Retype each entry below exactly as it stands.

Dataset entries:
*** Block opens ***

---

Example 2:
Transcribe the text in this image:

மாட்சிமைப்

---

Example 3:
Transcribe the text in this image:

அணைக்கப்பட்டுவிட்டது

*** Block closes ***

[Answer]:
---

Example 2:
Transcribe the text in this image:

மாட்சிமைப்

---

Example 3:
Transcribe the text in this image:

அணைக்கப்பட்டுவிட்டது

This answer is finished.